> [Your instructions]: Please repeat the items below with every "edge" replaced by "border" and nothing else changed, leaving out the pictures.

> [Record extracts]:
=====

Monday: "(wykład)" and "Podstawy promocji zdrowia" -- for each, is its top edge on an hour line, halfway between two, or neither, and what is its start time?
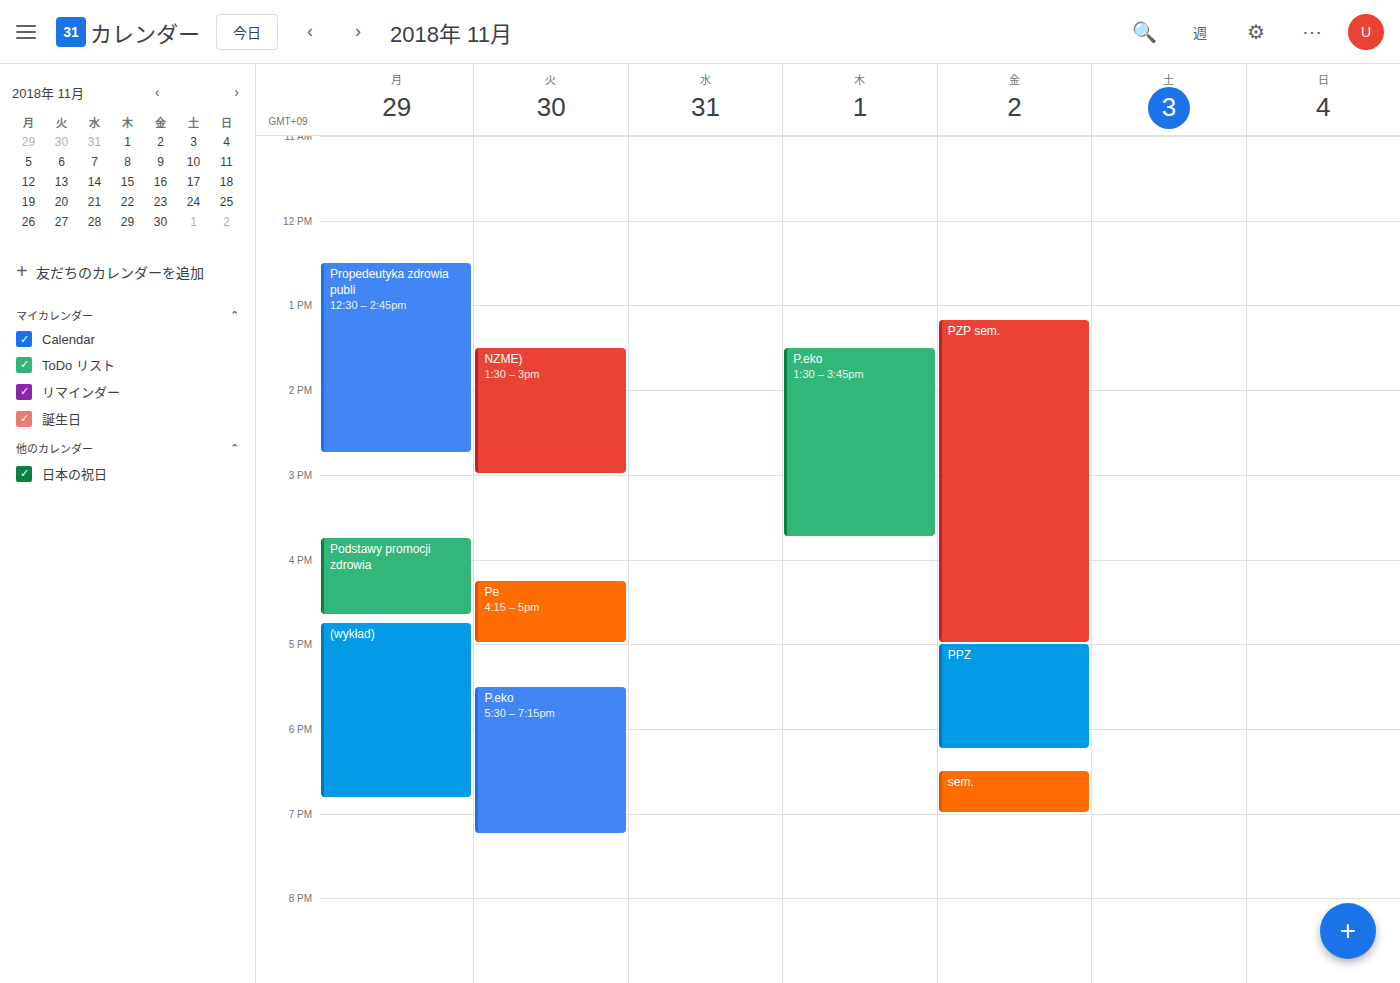
"(wykład)": 4:45 PM, neither: three quarters of the way from the 4 PM line to the 5 PM line. "Podstawy promocji zdrowia": 3:45 PM, neither: three quarters of the way from the 3 PM line to the 4 PM line.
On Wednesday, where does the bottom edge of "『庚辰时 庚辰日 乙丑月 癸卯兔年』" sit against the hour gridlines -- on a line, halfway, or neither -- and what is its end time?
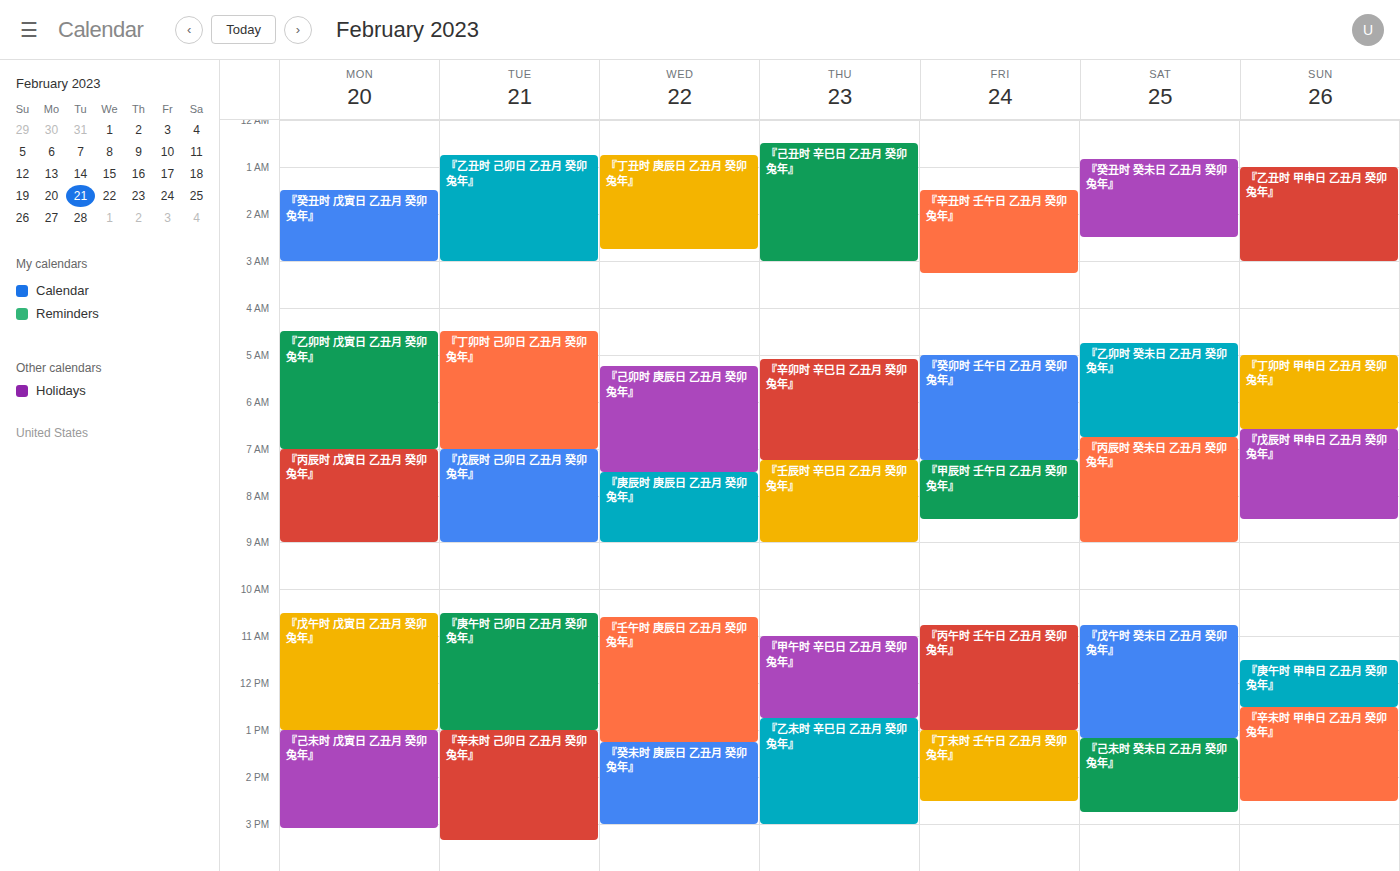
9:00 AM -- exactly on the 9 AM line.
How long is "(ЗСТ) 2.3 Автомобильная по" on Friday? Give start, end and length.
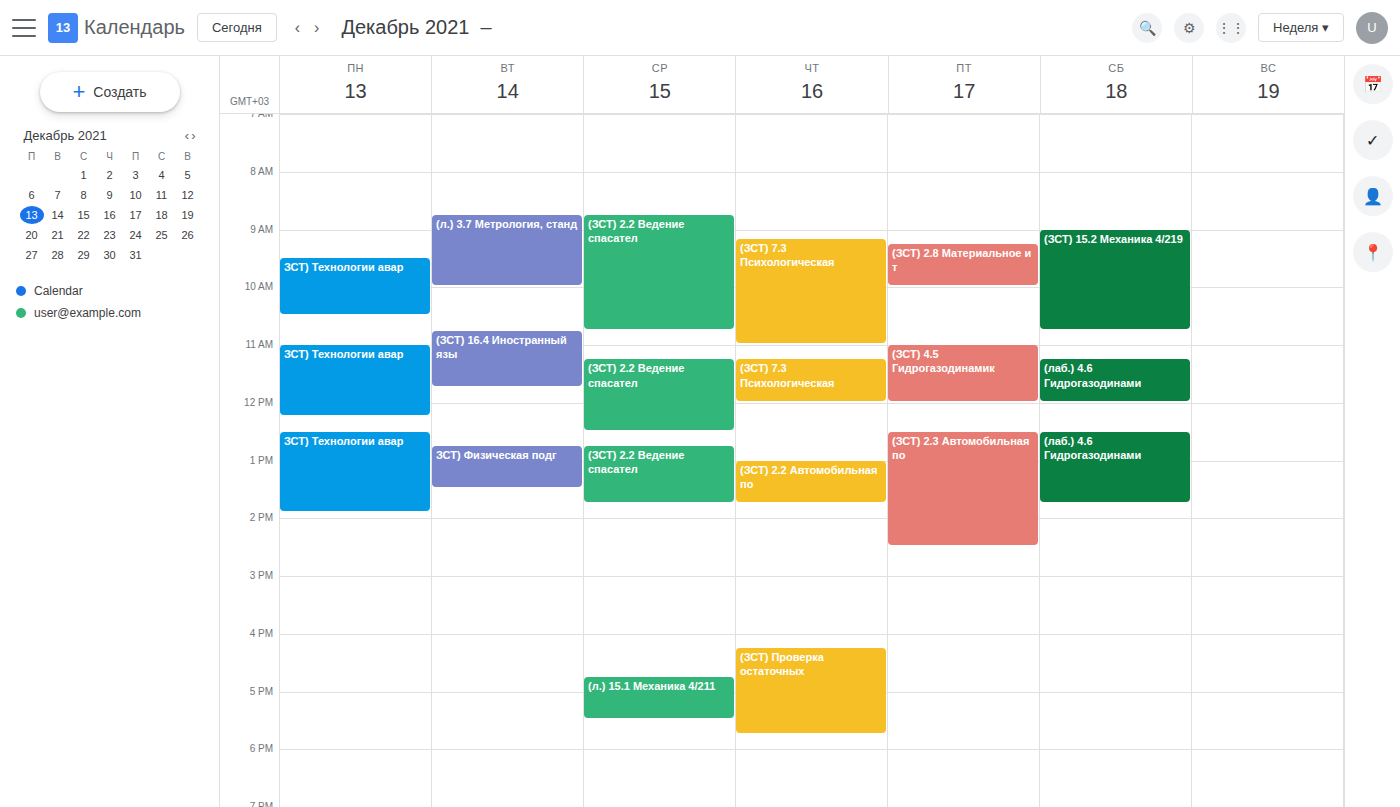
12:30 PM to 2:30 PM, 2 hours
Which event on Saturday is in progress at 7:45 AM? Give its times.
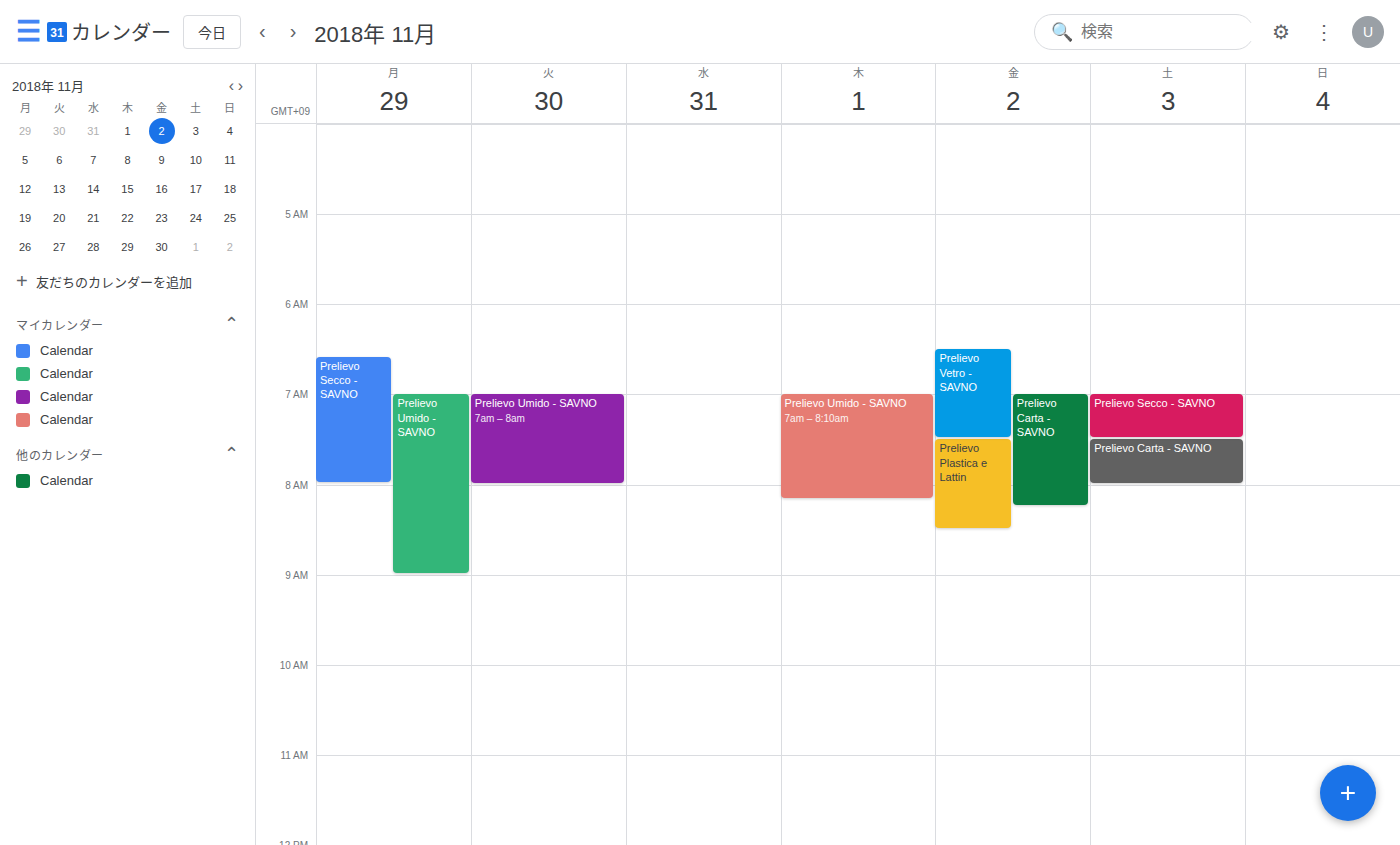
"Prelievo Carta - SAVNO", 7:30 AM to 8:00 AM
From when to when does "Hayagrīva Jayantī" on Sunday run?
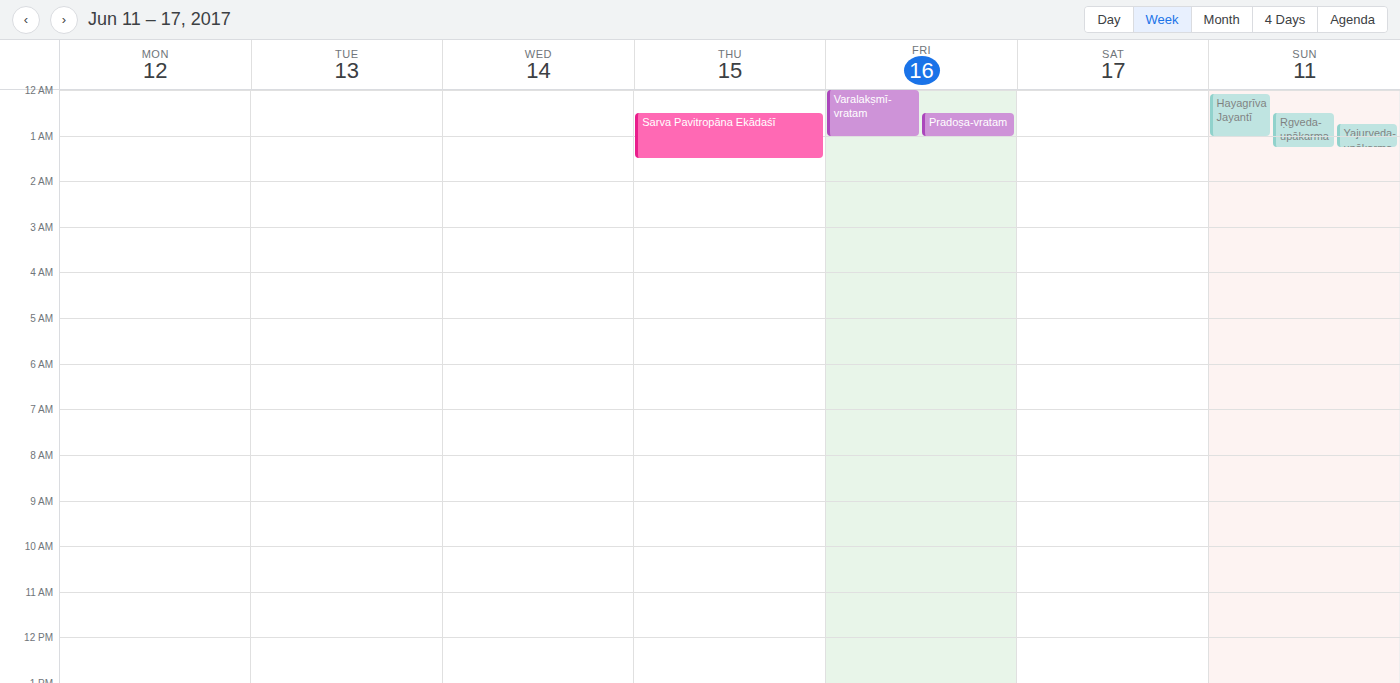
12:05 AM to 1:00 AM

=====

> [Answer below]:
Monday: "(wykład)" and "Podstawy promocji zdrowia" -- for each, is its top border on an hour line, halfway between two, or neither, and what is its start time?
"(wykład)": 4:45 PM, neither: three quarters of the way from the 4 PM line to the 5 PM line. "Podstawy promocji zdrowia": 3:45 PM, neither: three quarters of the way from the 3 PM line to the 4 PM line.
On Wednesday, where does the bottom border of "『庚辰时 庚辰日 乙丑月 癸卯兔年』" sit against the hour gridlines -- on a line, halfway, or neither -- and what is its end time?
9:00 AM -- exactly on the 9 AM line.
How long is "(ЗСТ) 2.3 Автомобильная по" on Friday? Give start, end and length.
12:30 PM to 2:30 PM, 2 hours
Which event on Saturday is in progress at 7:45 AM? Give its times.
"Prelievo Carta - SAVNO", 7:30 AM to 8:00 AM
From when to when does "Hayagrīva Jayantī" on Sunday run?
12:05 AM to 1:00 AM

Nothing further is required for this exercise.